"""
GSC Software: symbolic encoding tools
Author: Nick Becker and Pyeong Whan Cho
Department of Cognitive Science, Johns Hopkins University
Summer 2015
NOTE (7/19/15): These functions are not extensively tested!
"""
import sys
import numpy as np
from numbers import Number
TP_SYMBOL = '@'
ADD_SYMBOL = '+'
SCALE_SYMBOL = '*'
COMPRESS_SYMBOL = '$'
def encode_symbols(nsymbols, reptype='local', dp=0, ndim=None):
"""
Encodes symbols as vectors.
"""
if reptype == 'local':
sym_mat = np.eye(nsymbols)
else:
if ndim==None:
ndim = nsymbols
if isinstance(dp, Number):
sym_mat = dot_products(nsymbols, ndim, dp)
else:
sym_mat = dot_products2(nsymbols, ndim, dp)
return sym_mat
def dot_products(nsymbols, ndim, s):
"""
Convert s to a matrix, then call the real dot product function...
"""
dp_mat = s * np.ones((nsymbols, nsymbols)) + (1-s) * np.eye(nsymbols, nsymbols)
sym_mat = dot_products2(nsymbols, ndim, dp_mat)
return sym_mat
def dot_products2(nsymbols, ndim, dp_mat):
"""
Given square matrix dpMatrix of dimension N-by-N, find N
dim-dimensional unit vectors whose pairwise dot products match
dpMatrix. Results are returned in the columns of M. itns is the
number of iterations of search required, and may be ignored.
Algorithm: Find a matrix M such that M'*M = dpMatrix. This is done
via gradient descent on a cost function that is the square of the
frobenius norm of (M'*M-dpMatrix).
NOTE: It has trouble finding more than about 16 vectors, possibly for
dumb numerical reasons (like stepsize and tolerance), which might be
fixable if necessary.
"""
if not (dp_mat.T == dp_mat).all():
sys.exit('dot_products2: dp_mat must be symmetric')

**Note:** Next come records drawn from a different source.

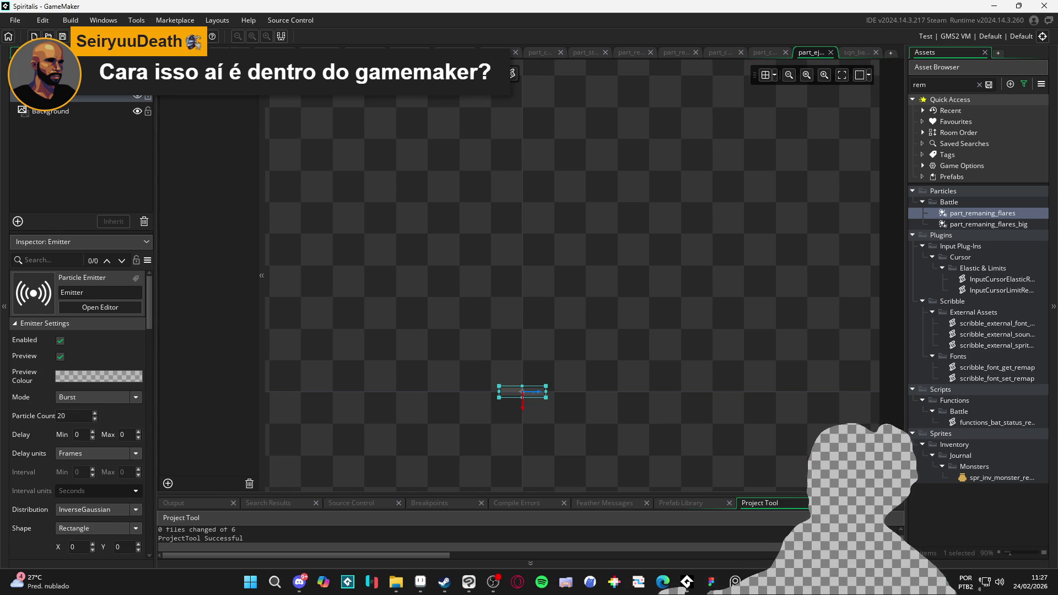
# - Cycle through the open room and particle system editor tabs, ending on room_start
pyautogui.click(274, 52)
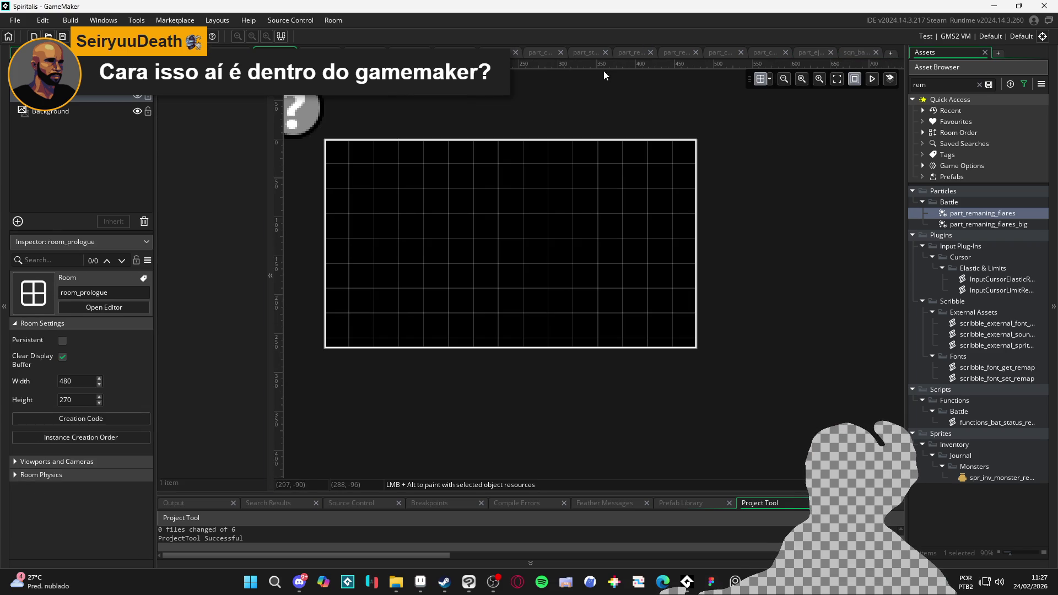
pyautogui.click(680, 52)
pyautogui.click(715, 53)
pyautogui.click(766, 55)
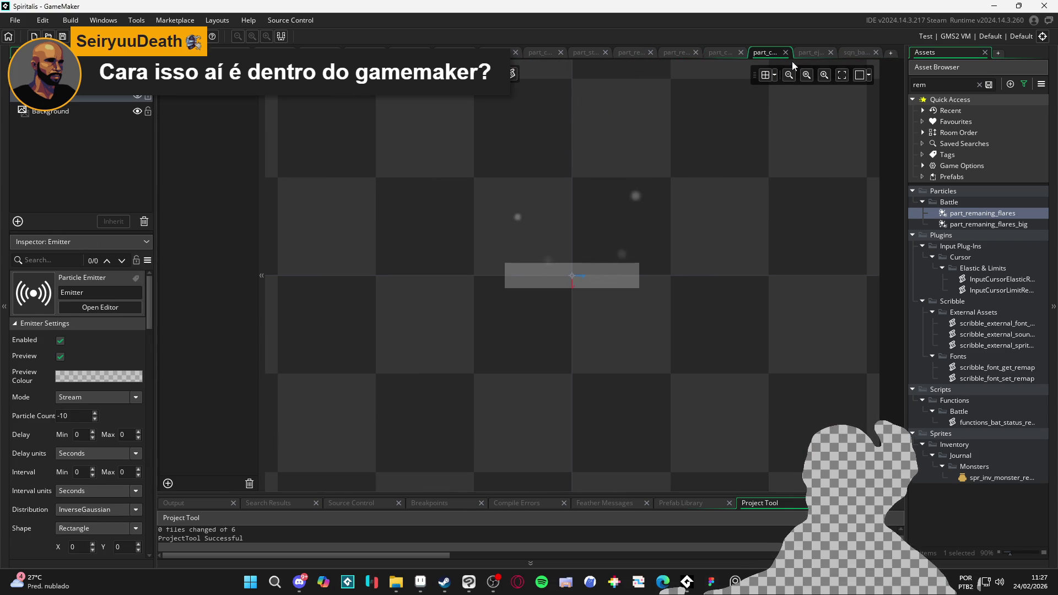
pyautogui.click(455, 52)
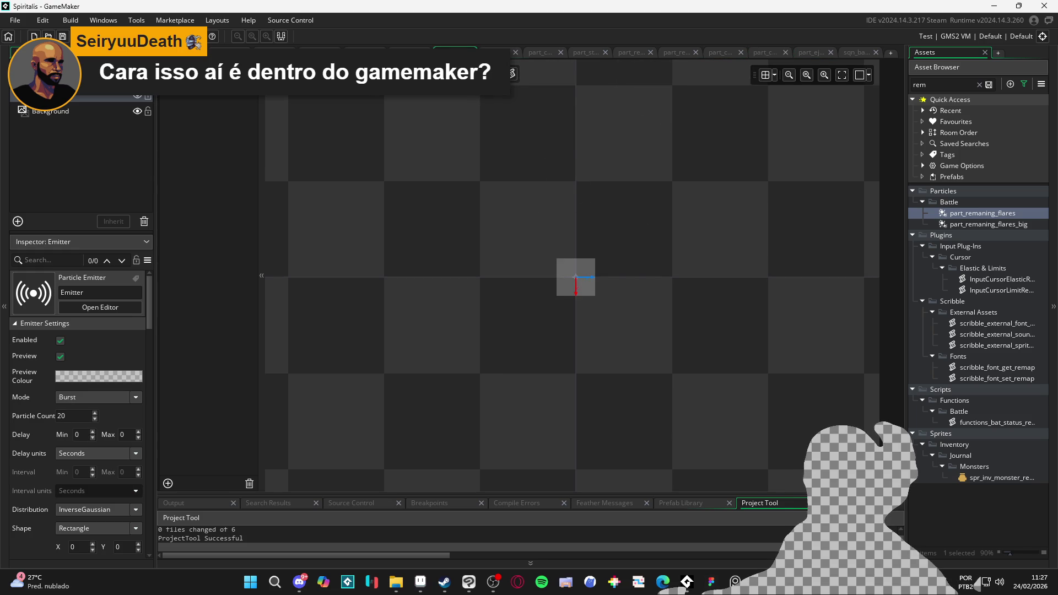
pyautogui.click(275, 52)
pyautogui.click(230, 52)
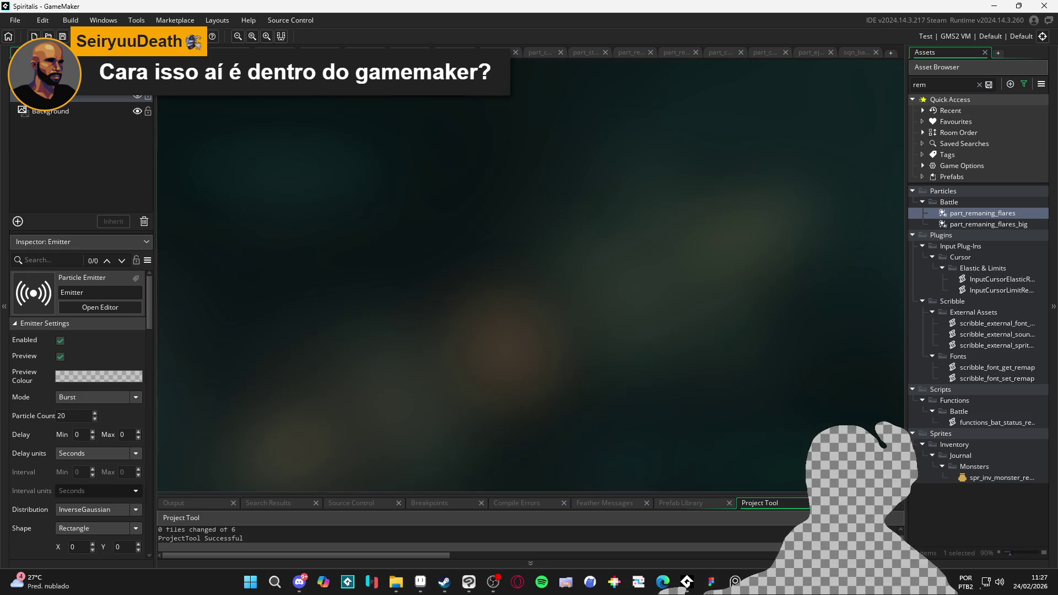
# - Search the assets for 'room' and open the biome_1_room_0_arrival room
pyautogui.doubleClick(960, 79)
pyautogui.write('ro')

if (np.diag(dp_mat) != 1).any():
sys.exit('dot_products2: dp_mat must have all ones on the main diagonal')
sym_mat = np.random.uniform(size=ndim*nsymbols).reshape(ndim, nsymbols, order='F')
min_step = .1
tol = 1e-6
max_iter = 100000
converged = False
for iter_num in range(1, max_iter+1):
inc = sym_mat.dot(sym_mat.T.dot(sym_mat) - dp_mat)
step = min(min_step, .01/abs(inc).max())
sym_mat = sym_mat - step * inc
max_diff = abs(sym_mat.T.dot(sym_mat)-dp_mat).max()
if max_diff <= tol:
converged = True
break
if not converged:
print("Didn't converge after %d iterations" % max_iter)
return sym_mat
def add_symbols(names, colvecs, symdict):
"""
Adds symbols and corresponding vectors to a dictionary.
"""
for ii in range(len(names)):
symdict[names[ii]] = colvecs[:, ii]
return symdict
def interpretEqn(eqn, symdict, c34=False):
"""
Prepares a symbolic equation for interpretation using the recursive function
evaluate().
If c34 is set to 'True', then compress third and fourth vectors. This is a
temporary fix!!!
"""
eqnList = eqn.strip().split()
tempSymDict = symdict.copy()
newEqnList = []
for i in range(len(eqnList)):
currentSymbol1 = eqnList[i]
toInsert_1of3 = currentSymbol1.split('(')
for j in range(len(toInsert_1of3)-1):
toInsert_1of3.insert(j+1, '(')
for k in range(len(toInsert_1of3)):
currentSymbol2 = toInsert_1of3[k]
toInsert_2of3 = currentSymbol2.split(')')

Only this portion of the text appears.